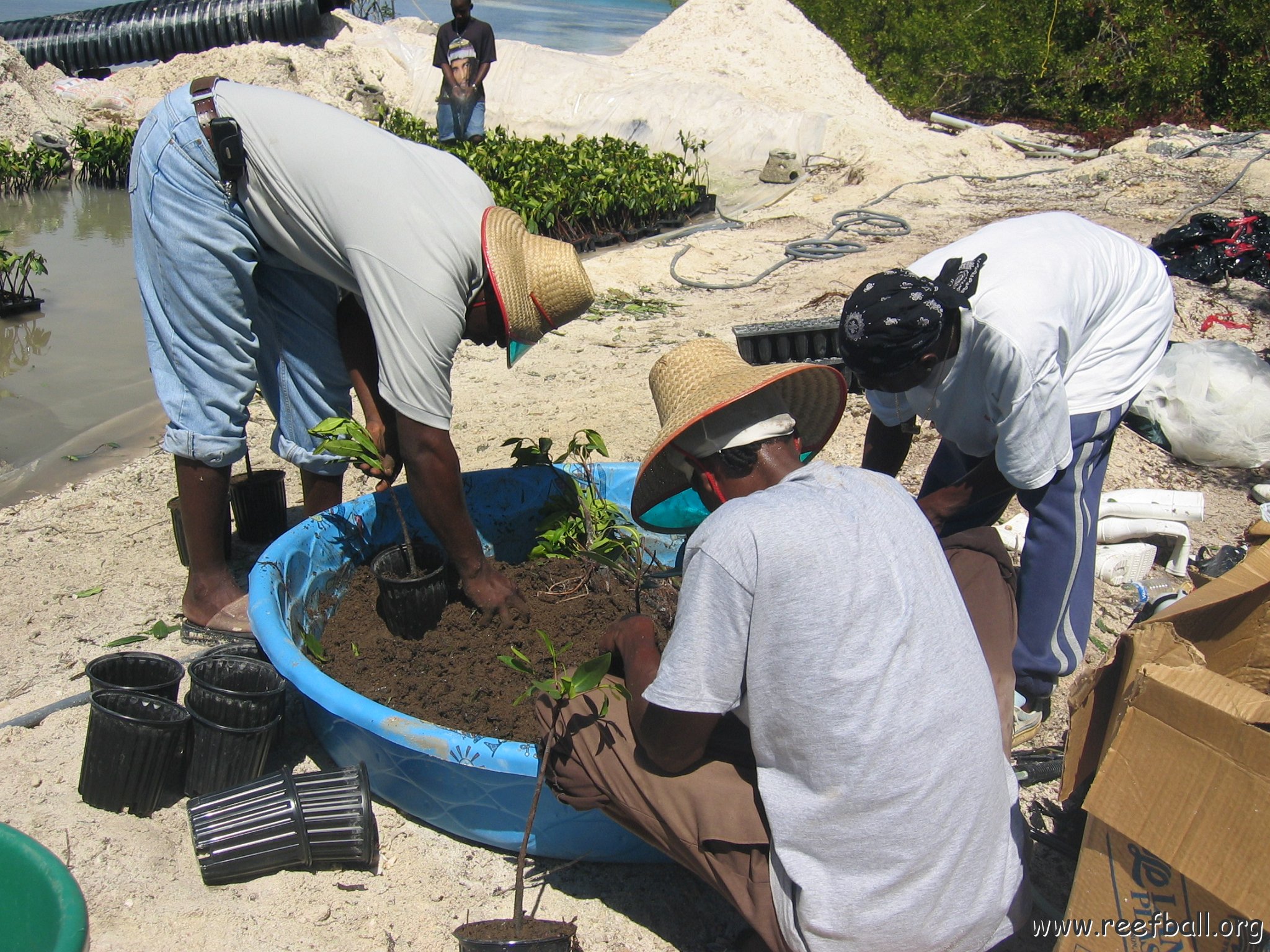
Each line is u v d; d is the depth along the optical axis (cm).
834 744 194
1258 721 176
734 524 197
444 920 253
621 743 231
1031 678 304
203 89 299
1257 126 1406
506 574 360
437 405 288
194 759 278
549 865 272
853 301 248
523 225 308
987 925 201
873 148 1147
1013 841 211
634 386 575
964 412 281
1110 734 209
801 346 547
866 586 193
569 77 1334
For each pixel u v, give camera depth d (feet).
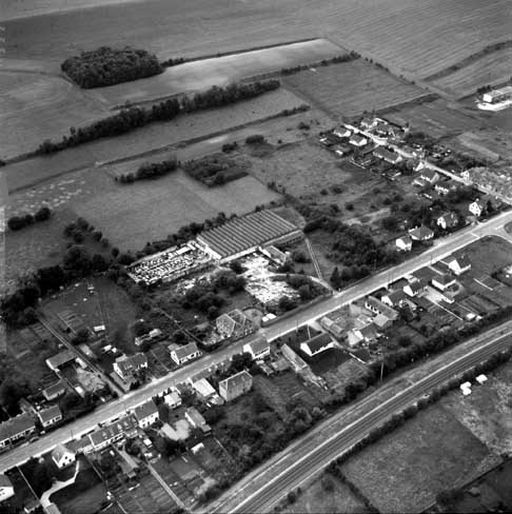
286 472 640.99
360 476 634.43
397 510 603.26
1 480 624.18
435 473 637.30
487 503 606.55
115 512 609.83
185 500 618.44
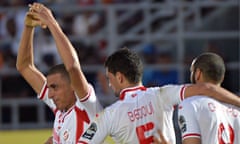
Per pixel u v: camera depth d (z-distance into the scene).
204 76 16.08
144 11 46.09
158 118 15.57
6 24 43.47
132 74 15.76
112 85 15.98
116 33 43.59
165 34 45.28
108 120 15.52
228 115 15.92
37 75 18.12
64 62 15.90
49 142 18.14
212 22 46.59
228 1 45.66
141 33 46.09
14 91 43.22
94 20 45.12
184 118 15.70
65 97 16.89
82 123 16.59
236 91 43.62
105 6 43.66
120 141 15.60
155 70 43.16
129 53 15.80
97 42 44.00
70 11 44.88
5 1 44.88
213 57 16.12
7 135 38.53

※

◆ **Required work**:
Copy task for the entries above: every line with the string "camera".

◆ **Written reply**:
For each pixel u v, give camera depth d (feet).
Per pixel u v: camera depth d (z-distance into the scene).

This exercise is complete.